UB gets about 10" of precip. a year. Maybe less. The airport reported 25" one year. Some places like weather.com report as low as 7-8". If we built a 2000 sq. ft. (large) roof, what is the likely maximum amount of water the roof could produce at 10"? I figured about 12,000 gallons. If we tried to contain the entire year's worth of rainfall, how many 10' long cistern U's would we need? 11.2. If we say a tire is 2' wide and we have 10 walls between 11 tire cistern U's, this would have to be 88 feet long including the tires.

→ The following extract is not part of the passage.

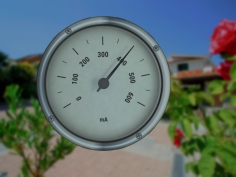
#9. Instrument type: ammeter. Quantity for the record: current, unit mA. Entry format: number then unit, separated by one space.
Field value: 400 mA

Without a finished global model book what's an earthship sailor to do? Become an intern like Dan Richfield? http://www.youtube.com/watch?v=iI9LInmNfpE and hire EB staff during your build? He's got great practical details in his videos that EB kind of glossed over. I like the multiple U design. It's got more thermal mass for a cold climate. In a sunny cold climate we need to collect as much sun energy in thermal mass as we can get. Admittedly the weaknesses that I can tell are: you can't overhang the roof at all over the greenhouse, and the front of the U sidewalls are vulnerable, and the transition from the main roof to the greenhouse can be straight as I want, but it's a little trickier. I want multiple U's with 1st greenhouse glass like the packaged earthship, which became the global model. I was worried if I put up 9 courses of tires and then dig the little foundation for the non-weight bearing 1st greenhouse glass that it's going to cause the dirt under those front tires to weaken, but we'll be putting concrete in there anyway. They run that footing all the way to the sidewalls on the packaged earthship. Even one of the "existing earthships" in the back of volume 1 implemented it. We definitely need the 1st inner greenhouse in Mongolia in my opinion.